Calculate a measure between keywords and each word of a textfile

I have two .txt files, one that contains 200.000 words and the second contains 100 keywords( one each line). I want to calculate the cosine similarity between each of the 100 keywords and each word of my 200.000 words , and display for every keyword the 50 words with the highest score.

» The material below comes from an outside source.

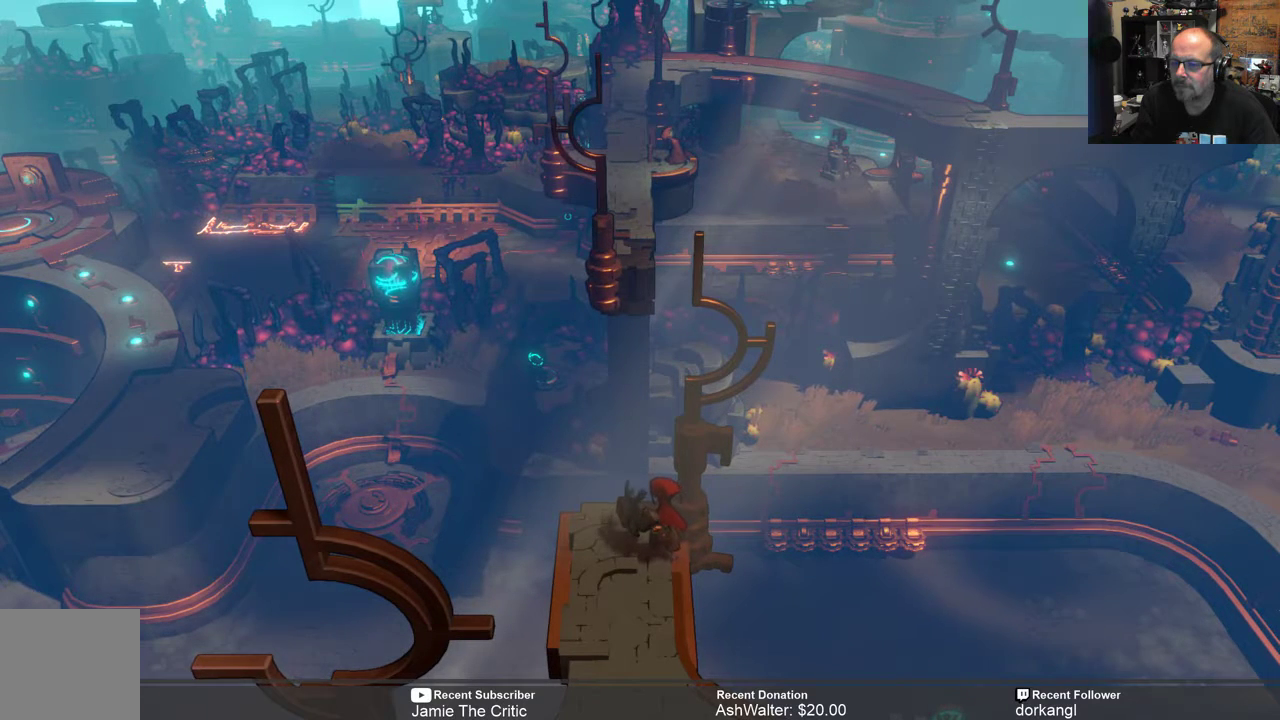
{"buttons": ["R2"], "left_stick": "center", "right_stick": "center", "events": []}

Here's what I did, note that Bertclient is what i'm using to extract vectors :

from sklearn.metrics.pairwise import cosine_similarity
from bert_serving.client import BertClient
bc = BertClient()

# Process words
with open("./words.txt", "r", encoding='utf8') as textfile:
    words = textfile.read().split()
    
with open("./100_keywords.txt", "r", encoding='utf8') as keyword_file:
    for keyword in keyword_file:
        vector_key = bc.encode([keyword])
        for w in words:
            vector_word = bc.encode([w])
            cosine_lib = cosine_similarity(vector_key,vector_word)
            print (cosine_lib)

This keeps running but it doesn't stop. Any idea how I can correct this ?

Solution

I know nothing of Bert...but there's something fishy with the import and run. I don't think you have it installed correctly or something. I tried to pip install it and just run this:

from sklearn.metrics.pairwise import cosine_similarity
from bert_serving.client import BertClient
bc = BertClient()
print ('done importing')

and it never finished. Take a look at the dox for bert and see if something else needs to be done.

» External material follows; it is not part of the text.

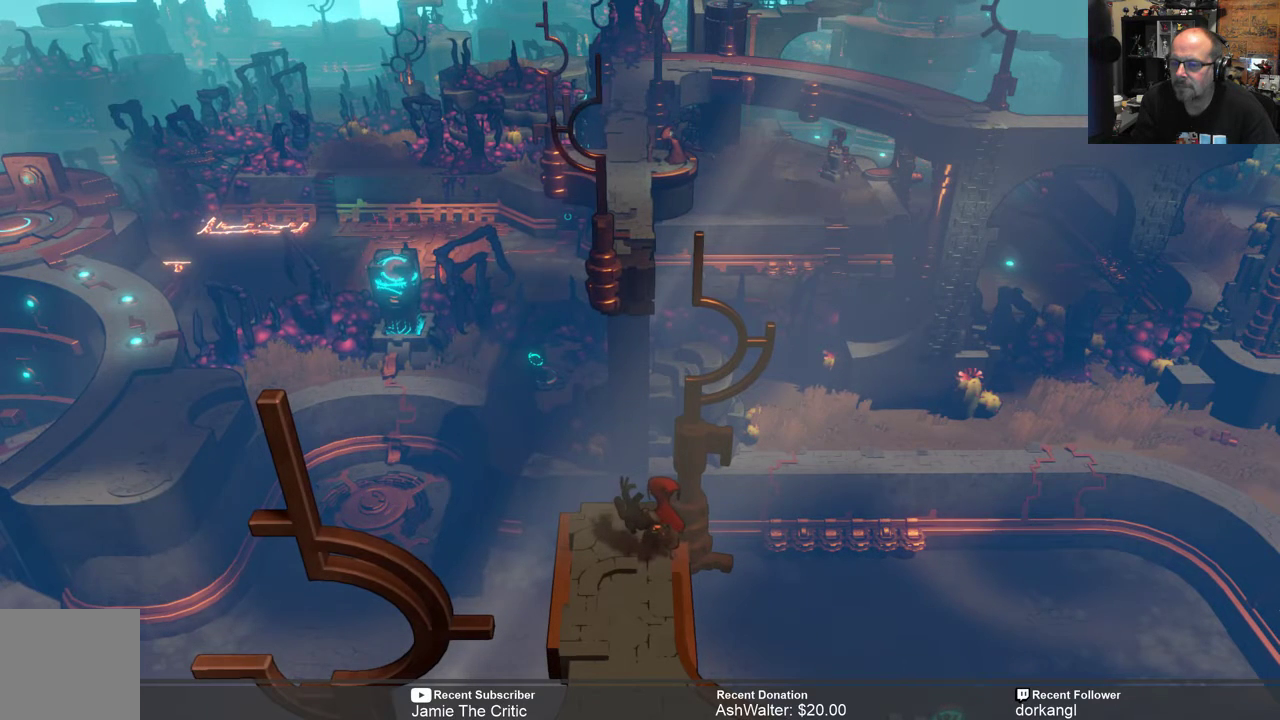
{"buttons": ["R2"], "left_stick": "center", "right_stick": "center", "events": []}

On your code, it is generally better do do ALL of the reading first, then the processing, so import both lists first, separately, check a few values with something like:

# check first five
print(words[:5])

Also, you need to look at a different way to do your comparisons instead of the nested loops. You realize now that you are converting each word in words EVERY TIME for each keyword, which is not necessary and probably really slow. I would recommend you either use a dictionary to pair the word with the encoding or make a list of tuples with the (word, encoding) in it if you are more comfortable with that.

Comment me back if that doesn't makes sense after you get Bert up and running.

--Edit--

Here is a chunk of code that works similar to what you want to do. There are a lot of options for how you can hold results, etc. depending on your needs, but this should get you started with "fake bert"

from operator import itemgetter

# fake bert  ... just return something like length
def bert(word):
    return len(word)

# a fake compare function that will compare "bert" conversions
def bert_compare(x, y):
    return abs(x-y)

# Process words
with open("./word_data_file.txt", "r", encoding='utf8') as textfile:
    words = textfile.read().split()

# Process keywords
with open("./keywords.txt", "r", encoding='utf8') as keyword_file:
    keywords = keyword_file.read().split()

# encode the words and put result in dictionary
encoded_words = {}
for word in words:
    encoded_words[word] = bert(word)

encoded_keywords = {}
for word in keywords:
    encoded_keywords[word] = bert(word)

# let's use our bert conversions to find which keyword is most similar in
# length to the word

for word in encoded_words.keys():
    result = []   # make a new result set for each pass
    for kword in encoded_keywords.keys():
        similarity = bert_compare(encoded_words.get(word), encoded_keywords.get(kword))
        # stuff the answer into a tuple that can be sorted
        result.append((word, kword, similarity))
    result.sort(key=itemgetter(2))
    print(f'the keyword with the closest size to {result[0][0]} is {result[0][1]}')